Exterior: GLE 1pt, Q7 2pts, XC90 3pts, Cayenne 4pts, X5 5pts, Discovery 6pts, Range Rover Sport 7pts
Interior: Discovery 1pt, Range Rover Sport 2pts, GLE, 3pts, Cayenne 4pts, X5 5pts, Q7 6pts, XC90 7pts
Performance: Discovery 1pt, XC90 2pts, GLE 3pts, Cayenne 4pts, Range Rover Sport 5pts, Q7 6pts, X5 7pts
Driving: GLE 1pt, XC90 2pts, Discovery 3pts, Q7 4pts, X5 5pts, Range Rover Sport 6pts, Cayenne 7pts
Running Costs: Discovery 1pt, Range Rover Sport 2pts, GLE 3pts, Cayenne 4pts, XC90 5pts, Q7 6pts, X5 7pts
Reliability and Value: Discovery 1pt, GLE 2pts, Cayenne 3pts, Range Rover Sport 4pts, X5 5pts, Q7 6pts, XC90 7pts
Totals: Discovery: 13, GLE: 13, Cayenne: 26, Range Rover Sport:26, XC90: 26 Q7: 30, X5:34
So there we have it, victory once again goes to the BMW X5…in an article written by a BMW X5 owner admittedly but I have tried to be as unbiased as possible.
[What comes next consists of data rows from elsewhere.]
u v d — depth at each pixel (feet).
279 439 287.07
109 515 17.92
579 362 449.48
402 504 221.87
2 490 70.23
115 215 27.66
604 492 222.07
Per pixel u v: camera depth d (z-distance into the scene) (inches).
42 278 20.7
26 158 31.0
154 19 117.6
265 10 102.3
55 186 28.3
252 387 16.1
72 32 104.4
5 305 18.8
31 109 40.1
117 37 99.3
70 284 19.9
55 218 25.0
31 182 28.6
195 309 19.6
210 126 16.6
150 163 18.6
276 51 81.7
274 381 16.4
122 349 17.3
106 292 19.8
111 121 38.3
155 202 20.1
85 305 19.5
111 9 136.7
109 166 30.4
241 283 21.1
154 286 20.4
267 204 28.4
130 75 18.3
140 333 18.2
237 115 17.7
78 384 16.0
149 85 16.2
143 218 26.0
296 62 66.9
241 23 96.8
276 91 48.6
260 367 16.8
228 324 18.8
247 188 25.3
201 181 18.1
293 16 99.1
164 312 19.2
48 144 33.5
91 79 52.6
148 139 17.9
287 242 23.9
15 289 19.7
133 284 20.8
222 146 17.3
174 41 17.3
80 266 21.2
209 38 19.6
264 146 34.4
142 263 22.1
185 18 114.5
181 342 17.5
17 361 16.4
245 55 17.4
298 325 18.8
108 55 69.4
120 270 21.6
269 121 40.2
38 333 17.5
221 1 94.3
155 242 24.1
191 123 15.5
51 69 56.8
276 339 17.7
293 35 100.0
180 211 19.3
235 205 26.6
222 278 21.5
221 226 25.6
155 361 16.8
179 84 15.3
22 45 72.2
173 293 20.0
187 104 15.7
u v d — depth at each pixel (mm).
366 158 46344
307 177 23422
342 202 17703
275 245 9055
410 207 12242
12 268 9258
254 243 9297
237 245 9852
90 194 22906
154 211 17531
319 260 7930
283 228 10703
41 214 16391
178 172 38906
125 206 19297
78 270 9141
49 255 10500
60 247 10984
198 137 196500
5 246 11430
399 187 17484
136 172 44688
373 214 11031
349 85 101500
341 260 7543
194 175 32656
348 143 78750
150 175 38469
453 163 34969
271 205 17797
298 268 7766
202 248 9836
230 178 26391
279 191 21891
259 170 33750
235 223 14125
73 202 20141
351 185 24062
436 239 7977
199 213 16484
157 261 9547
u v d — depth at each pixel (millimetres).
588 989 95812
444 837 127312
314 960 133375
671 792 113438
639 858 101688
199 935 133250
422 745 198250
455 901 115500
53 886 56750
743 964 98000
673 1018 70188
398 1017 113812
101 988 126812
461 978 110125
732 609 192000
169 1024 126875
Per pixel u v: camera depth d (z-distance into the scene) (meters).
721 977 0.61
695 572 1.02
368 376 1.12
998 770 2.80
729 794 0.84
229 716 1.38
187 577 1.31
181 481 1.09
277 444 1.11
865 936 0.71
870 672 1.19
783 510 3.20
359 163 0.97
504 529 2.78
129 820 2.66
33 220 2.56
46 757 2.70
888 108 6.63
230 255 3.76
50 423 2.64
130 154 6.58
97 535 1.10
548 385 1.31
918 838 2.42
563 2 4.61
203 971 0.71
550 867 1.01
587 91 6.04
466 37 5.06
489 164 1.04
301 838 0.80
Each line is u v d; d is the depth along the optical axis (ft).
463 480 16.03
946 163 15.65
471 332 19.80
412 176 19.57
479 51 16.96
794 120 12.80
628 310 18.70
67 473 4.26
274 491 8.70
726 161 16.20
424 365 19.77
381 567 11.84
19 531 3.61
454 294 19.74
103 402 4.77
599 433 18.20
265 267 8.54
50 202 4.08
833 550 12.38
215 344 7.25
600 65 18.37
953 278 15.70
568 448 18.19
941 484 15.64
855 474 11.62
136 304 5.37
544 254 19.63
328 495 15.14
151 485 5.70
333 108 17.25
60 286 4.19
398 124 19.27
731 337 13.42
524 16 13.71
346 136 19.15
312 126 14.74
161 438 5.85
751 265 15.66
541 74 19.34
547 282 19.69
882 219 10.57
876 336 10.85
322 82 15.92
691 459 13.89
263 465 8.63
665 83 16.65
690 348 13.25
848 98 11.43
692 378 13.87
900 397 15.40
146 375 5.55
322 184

Reading through the many reviews of these cars over the past 18 months I have gotten the impression that there is not one clear winner and the results of my little test actually mirror that pretty well; the Discovery and GLE are pretty outclassed here due to very different reasons, but the rest of the pack is pretty closely fought and had it been but for a few different scores any of these vehicles could have made it to the top of the leaderboard. If you want a sporty SUV and are prepared to pay for it then get the Cayenne, if you want a family friendly machine then plump for the Volvo without a doubt. Buyers who want a compromise could easily choose between any of the remaining 3…if I had the money I’m not sure I could resist the Range Rover Sport, although the X5 is going to work out the cheapest and if you like the Q7’s looks then if offers better practicality than either without giving much away in terms of driving dynamics or prestige. If you’re still confused after reading this then just remember how lucky you are if you’re choosing between these models used or new!